Santa Stops Donations to the Conservative Party due to Boris’ Latest Lockdown

Funny story written by David Smith

Tuesday, 24 November 2020

image for Santa Stops Donations to the Conservative Party due to Boris’ Latest Lockdown
Elves furloughed

Entrepreneur and philanthropist, Santa Claus, has announced that he will no longer be donating to the Tories. Clearly furious, Mr Claus made his announcement to a shivering press pack from outside his home in Lapland.

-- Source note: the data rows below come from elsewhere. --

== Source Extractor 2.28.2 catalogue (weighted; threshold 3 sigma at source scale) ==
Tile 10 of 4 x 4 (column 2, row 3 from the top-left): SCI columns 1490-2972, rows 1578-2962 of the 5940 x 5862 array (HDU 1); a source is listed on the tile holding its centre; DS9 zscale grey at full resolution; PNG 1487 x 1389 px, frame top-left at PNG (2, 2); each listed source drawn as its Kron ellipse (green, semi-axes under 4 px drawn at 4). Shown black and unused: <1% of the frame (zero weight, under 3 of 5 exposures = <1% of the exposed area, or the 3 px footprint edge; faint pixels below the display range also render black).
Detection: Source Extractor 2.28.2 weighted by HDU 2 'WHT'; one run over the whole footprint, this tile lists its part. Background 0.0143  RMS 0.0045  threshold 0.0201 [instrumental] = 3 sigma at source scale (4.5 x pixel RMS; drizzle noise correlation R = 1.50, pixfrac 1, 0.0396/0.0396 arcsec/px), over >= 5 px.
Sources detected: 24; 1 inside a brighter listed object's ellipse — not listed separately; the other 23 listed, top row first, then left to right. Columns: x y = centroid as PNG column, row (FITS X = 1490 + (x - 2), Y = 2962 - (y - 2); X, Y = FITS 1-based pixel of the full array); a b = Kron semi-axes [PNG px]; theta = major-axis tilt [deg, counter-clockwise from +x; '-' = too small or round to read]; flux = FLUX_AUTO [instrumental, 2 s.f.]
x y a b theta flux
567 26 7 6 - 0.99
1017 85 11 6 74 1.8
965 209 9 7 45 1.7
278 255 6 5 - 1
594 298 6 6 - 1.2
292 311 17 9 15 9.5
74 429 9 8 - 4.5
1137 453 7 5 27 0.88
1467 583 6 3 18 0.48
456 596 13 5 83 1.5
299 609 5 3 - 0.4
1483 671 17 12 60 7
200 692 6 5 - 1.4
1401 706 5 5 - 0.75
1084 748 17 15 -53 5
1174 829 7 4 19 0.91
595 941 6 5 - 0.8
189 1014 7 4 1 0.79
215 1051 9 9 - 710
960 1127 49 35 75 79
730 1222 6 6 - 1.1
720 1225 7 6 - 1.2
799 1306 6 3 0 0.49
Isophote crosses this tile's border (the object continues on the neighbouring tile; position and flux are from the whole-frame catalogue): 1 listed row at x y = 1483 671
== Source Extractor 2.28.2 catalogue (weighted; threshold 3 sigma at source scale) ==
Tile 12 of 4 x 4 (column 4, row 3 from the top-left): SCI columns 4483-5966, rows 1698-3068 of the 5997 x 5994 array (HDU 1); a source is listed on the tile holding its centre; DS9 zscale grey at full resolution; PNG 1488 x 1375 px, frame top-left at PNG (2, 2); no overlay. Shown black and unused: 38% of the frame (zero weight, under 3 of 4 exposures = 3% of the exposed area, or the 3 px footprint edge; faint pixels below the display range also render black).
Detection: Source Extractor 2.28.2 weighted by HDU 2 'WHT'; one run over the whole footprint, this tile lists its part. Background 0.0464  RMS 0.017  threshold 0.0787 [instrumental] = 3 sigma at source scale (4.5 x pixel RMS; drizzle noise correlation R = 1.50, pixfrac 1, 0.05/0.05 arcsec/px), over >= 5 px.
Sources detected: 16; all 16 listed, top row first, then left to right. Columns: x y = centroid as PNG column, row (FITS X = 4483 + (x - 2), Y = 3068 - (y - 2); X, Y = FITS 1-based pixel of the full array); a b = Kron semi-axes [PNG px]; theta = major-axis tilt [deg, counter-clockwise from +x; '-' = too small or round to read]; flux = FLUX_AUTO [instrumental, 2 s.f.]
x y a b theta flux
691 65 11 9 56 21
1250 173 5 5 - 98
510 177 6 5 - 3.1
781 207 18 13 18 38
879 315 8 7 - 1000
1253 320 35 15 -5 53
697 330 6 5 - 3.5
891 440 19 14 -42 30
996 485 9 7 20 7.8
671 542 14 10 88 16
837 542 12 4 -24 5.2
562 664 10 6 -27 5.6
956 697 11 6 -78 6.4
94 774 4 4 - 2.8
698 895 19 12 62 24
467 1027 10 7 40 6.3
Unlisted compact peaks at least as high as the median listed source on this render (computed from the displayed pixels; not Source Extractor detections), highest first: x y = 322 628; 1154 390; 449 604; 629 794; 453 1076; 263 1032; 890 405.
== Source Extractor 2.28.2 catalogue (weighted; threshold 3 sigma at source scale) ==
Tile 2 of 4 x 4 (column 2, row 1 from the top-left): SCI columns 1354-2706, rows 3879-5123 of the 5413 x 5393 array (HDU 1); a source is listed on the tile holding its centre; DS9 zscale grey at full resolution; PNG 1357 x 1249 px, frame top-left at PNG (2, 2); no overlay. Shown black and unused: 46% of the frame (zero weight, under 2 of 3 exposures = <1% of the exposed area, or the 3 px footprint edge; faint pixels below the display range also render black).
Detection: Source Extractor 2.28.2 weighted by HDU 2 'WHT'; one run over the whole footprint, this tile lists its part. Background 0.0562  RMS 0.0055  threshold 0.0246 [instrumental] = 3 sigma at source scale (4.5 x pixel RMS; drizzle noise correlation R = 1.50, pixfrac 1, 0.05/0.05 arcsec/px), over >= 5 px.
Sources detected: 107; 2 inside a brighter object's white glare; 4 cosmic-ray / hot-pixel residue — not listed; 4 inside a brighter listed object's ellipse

“I’m thoroughly pissed off with Boris,” moaned the white-bearded old gent. “This lockdown nonsense is crippling my business. Because I don’t charge for the toys I give away, I’m classed by that twat Rishi Sunak as a charity. Therefore, my elves don’t qualify for the 80% furlough bung. I’ll be skint before Christmas, if we even have one! Under this bunch of tossers,_ it’ll be postponed until Eid!”

Mr Claus went on to bemoan the Tories incompetent handling of the Brexit negotiations, adding, “It looks like a no-deal exit is heading our way. It’s alright for that blond-bonced pisspot sitting at home on a fat salary nursing his sprog on his knee, but what about me? I’ll have to pay 40% tariffs now. That’s why I’m quitting bunging the party money. I’ve been a lifelong Tory supporter and must have slipped them millions over the years, but enough’s enough. They can go f*ck themselves now.”

A spokesman from a visiting Chinese trade delegation commented, “Every crowd has a silver rining.”

The funny story above is a satire or parody. It is entirely fictitious.